The fact that your images are 1mb or 5mb's isn't a problem, as you should only be displaying 1 or 4 images at once. Then an asynchronous cache loader that stuffs and ages your cache of images based on what the user may look at next. Then as the user interacts, take the image from the cache (or a spinner on a cache miss) and add it to a CALayer and pop it in the CALayer hierarchy.

There are a lot of performance / usage questions about. I would get in touch with someone in the project above or just follow their lead.
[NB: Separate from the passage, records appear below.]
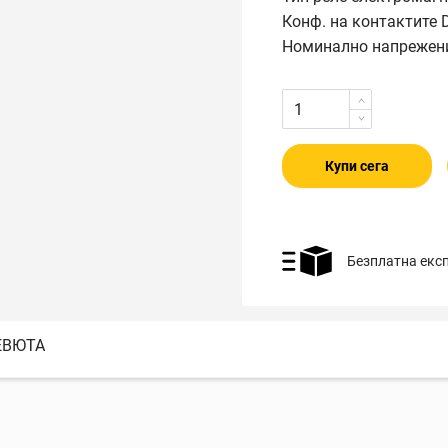
Конф. на контактите
Номинално напрежени
Купи сега
Безплатна екс
ЕВЮТА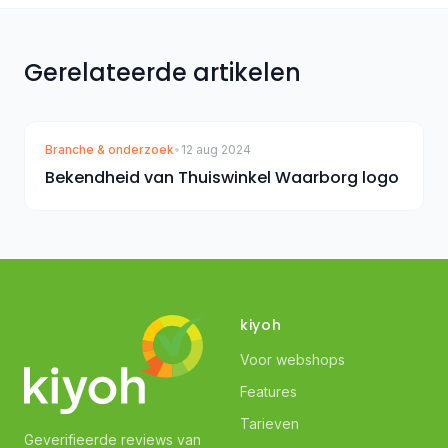
Gerelateerde artikelen
Branche & onderzoek
•
12 aug 2024
Bekendheid van Thuiswinkel Waarborg logo
kiyoh
Voor webshops
Features
Tarieven
Geverifieerde reviews van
Based on what I know of the project that means one UIView for the parent container that passes in events, and using CALayers for all of the tiling. CGImageRefs are used in CALayers so stick with those too.

Hope this helps.

Brian King
+1  A: 

CATiledLayer is probably the way to go. The only reason to create a UIImageView for each image is if you need the interactivity managed for you. CATiledLayer will allow you to load and draw images asynchronously from background threads as needed. Just use CGImage since that is what you will draw into the layer anyway.

You will probably want to implement your own threaded image cache so you can impose a cap on the number of images kept in memory and start image loads when you predict they will be needed soon. If a load is not finished when a draw request comes in, you can block the draw thread.